# PSA - LEFT HANDED... Early 80's Tokai MIJ Breezysound Telecaster in Ayr, ON



## greco (Jul 15, 2007)

This goes out to all the leftys (lefties?)

I am not related to or associated with the seller in any way.

http://www.kijiji.ca/v-guitar/missi...er/1143102847?enableSearchNavigationFlag=true


----------



## sambonee (Dec 20, 2007)

Steep price Id say. Good guitar though.


----------



## sulphur (Jun 2, 2011)

sambonee said:


> Steep price Id say. Good guitar though.


Steep for the guy that seems to snag all the deals. 8)

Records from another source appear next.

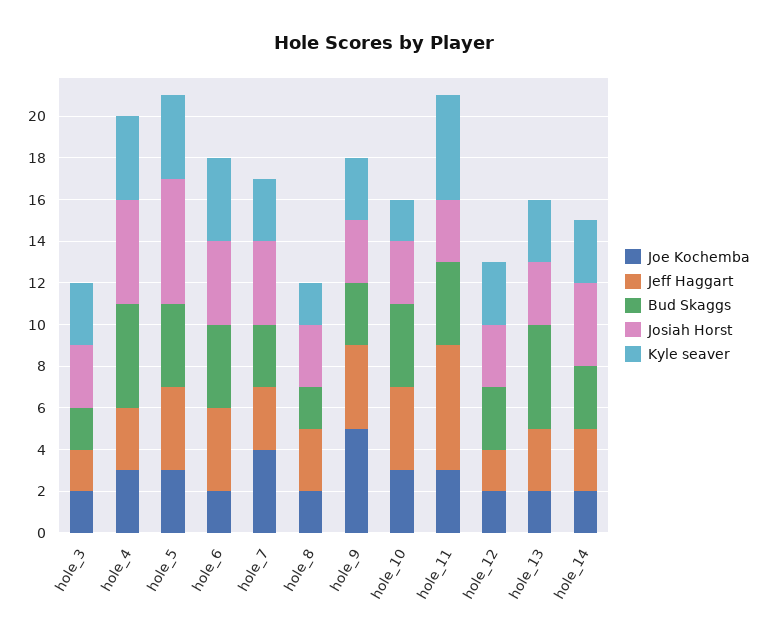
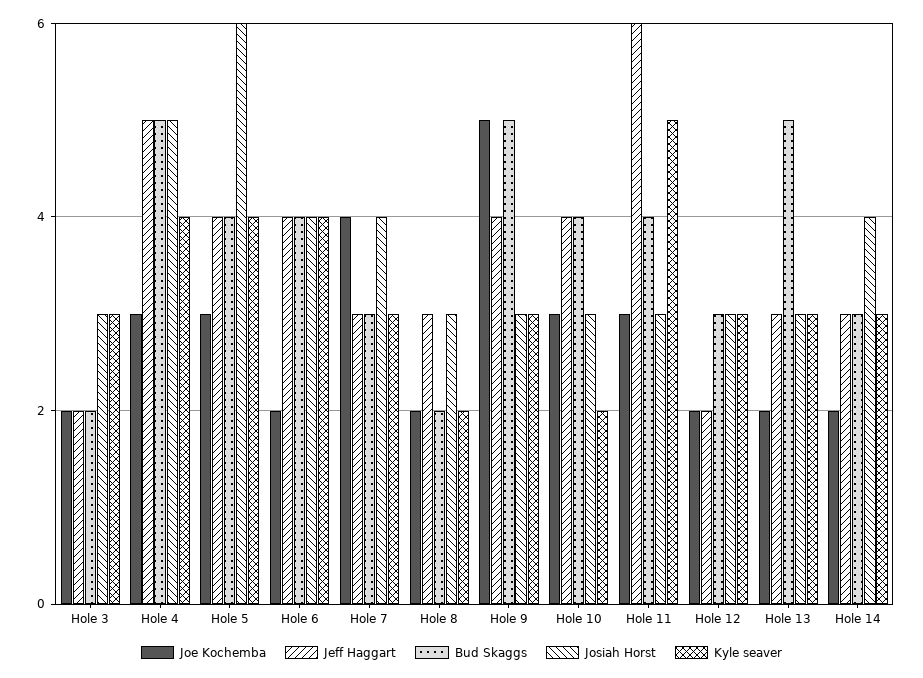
  {
    "Joe Kochemba": {
      "hole_3": 2,
      "hole_4": 3,
      "hole_5": 3,
      "hole_6": 2,
      "hole_7": 4,
      "hole_8": 2,
      "hole_9": 5,
      "hole_10": 3,
      "hole_11": 3,
      "hole_12": 2,
      "hole_13": 2,
      "hole_14": 2
    },
    "Jeff Haggart": {
      "hole_3": 2,
-     "hole_4": 3,
+     "hole_4": 5,
      "hole_5": 4,
      "hole_6": 4,
      "hole_7": 3,
      "hole_8": 3,
      "hole_9": 4,
      "hole_10": 4,
      "hole_11": 6,
      "hole_12": 2,
      "hole_13": 3,
      "hole_14": 3
    },
    "Bud Skaggs": {
      "hole_3": 2,
      "hole_4": 5,
      "hole_5": 4,
      "hole_6": 4,
      "hole_7": 3,
      "hole_8": 2,
-     "hole_9": 3,
+     "hole_9": 5,
      "hole_10": 4,
      "hole_11": 4,
      "hole_12": 3,
      "hole_13": 5,
      "hole_14": 3
    },
    "Josiah Horst": {
      "hole_3": 3,
      "hole_4": 5,
      "hole_5": 6,
      "hole_6": 4,
      "hole_7": 4,
      "hole_8": 3,
      "hole_9": 3,
      "hole_10": 3,
      "hole_11": 3,
      "hole_12": 3,
      "hole_13": 3,
      "hole_14": 4
    },
    "Kyle seaver": {
      "hole_3": 3,
      "hole_4": 4,
      "hole_5": 4,
      "hole_6": 4,
      "hole_7": 3,
      "hole_8": 2,
      "hole_9": 3,
      "hole_10": 2,
      "hole_11": 5,
      "hole_12": 3,
      "hole_13": 3,
      "hole_14": 3
    }
  }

It's not that far off, I'd say that there's a Kijidiot buffer involved in that price.


----------



## sambonee (Dec 20, 2007)

Fair. And I agree I hunt pretty hard. Been an addiction for 27 years. I'm probably at 240 guitars that have come through my door. New word time. Glutty. (Guitar + slutty). I confess. 

Realistically it should sell for $400-575. There was a Tokai LH Strat near Toronto with the desirable fender headstock for $400. That was a deal.


----------



## sulphur (Jun 2, 2011)

I think that you're on the money. 
Condition would dictate which end of that range it would fall in.

That Tokai sounded like a steal, was it in rough shape?


----------



## sambonee (Dec 20, 2007)

Not at all. In was in bellville. And it was a lefty. I was trying to get my leftie buddies. To grab it by no. Heck it could still be with that dude. I think he was willing to go $375. This was about 8-12 months ago.


----------